Java is NEVER pass-by-reference, right?...right?
JavaPass by-ReferencePass by-ValueJava Problem Overview
> Possible Duplicate:
> Is Java “pass-by-reference”?
I found an unusual Java method today:
private void addShortenedName(ArrayList<String> voiceSetList, String vsName)
{
if (null == vsName)
vsName = "";
else
vsName = vsName.trim();
String shortenedVoiceSetName = vsName.substring(0, Math.min(8, vsName.length()));
//SCR10638 - Prevent export of empty rows.
if (shortenedVoiceSetName.length() > 0)
{
if (!voiceSetList.contains("#" + shortenedVoiceSetName))
voiceSetList.add("#" + shortenedVoiceSetName);
}
}
According to everything I've read about Java's behavior for passing variables, complex objects or not, this code should do exactly nothing. So um...am I missing something here? Is there some subtlety that was lost on me, or does this code belong on thedailywtf?
Java Solutions
Solution 1 - Java
As Rytmis said, Java passes references by value. What this means is that you can legitimately call mutating methods on the parameters of a method, but you cannot reassign them and expect the value to propagate.
Example:
private void goodChangeDog(Dog dog) {
dog.setColor(Color.BLACK); // works as expected!
}
private void badChangeDog(Dog dog) {
dog = new StBernard(); // compiles, but has no effect outside the method
}
Edit: What this means in this case is that although voiceSetList
might change as a result of this method (it could have a new element added to it), the changes to vsName
will not be visible outside of the method. To prevent confusion, I often mark my method parameters final
, which keeps them from being reassigned (accidentally or not) inside the method. This would keep the second example from compiling at all.
Solution 2 - Java
Java passes references by value, so you get a copy of the reference, but the referenced object is the same. Hence this method does modify the input list.
Solution 3 - Java
The references themselves are passed by value.
From Java How to Program, 4th Edition by Deitel & Deitel: (pg. 329)
> Unlike other languages, Java does not allow the programmer to choose whether to pass each argument by value or by reference. Primitive data type variables are always passed by value. Objects are not passed to methods; rather, references to objects are passed to methods. The references themselves are passed by value—a copy of a reference is passed to a method. When a method receives a reference to an object, the method can manipulate the object directly.
Used this book when learning Java in college. Brilliant reference.

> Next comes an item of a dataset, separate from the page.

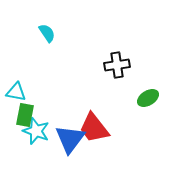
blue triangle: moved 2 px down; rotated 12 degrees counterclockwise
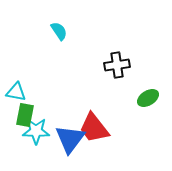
cyan semicircle: moved 12 px right, 2 px up
cyan star: rotated 20 degrees counterclockwise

Here's a good article explaining it. http://www.javaworld.com/javaworld/javaqa/2000-05/03-qa-0526-pass.html
Solution 4 - Java
Well, it can manipulate the ArrayList
- which is an object... if you are passing an object reference around (even passed by value), changes to that object will be reflected to the caller. Is that the question?
Solution 5 - Java
I think you are confused because vsName is modified. But in this context, it is just a local variable, at the exact same level as shortenedVoiceSetName.
Solution 6 - Java
It's not clear to me what the exact question within the code is. Java is pass-by-value, but arrays are pass-by-reference as they pass no object but only pointers! Arrays consist of pointers, not real objects. This makes them very fast, but also makes them dangerous to handle. To solve this, you need to clone them to get a copy, and even then it will only clone the first dimension of the array.
For more details see my answer here: https://stackoverflow.com/questions/1175620/in-java-what-is-a-shallow-copy/12986375 (also see my other answers)
By the way, there are some advantages as arrays are only pointers: you can (ab)use them as synchronized objects!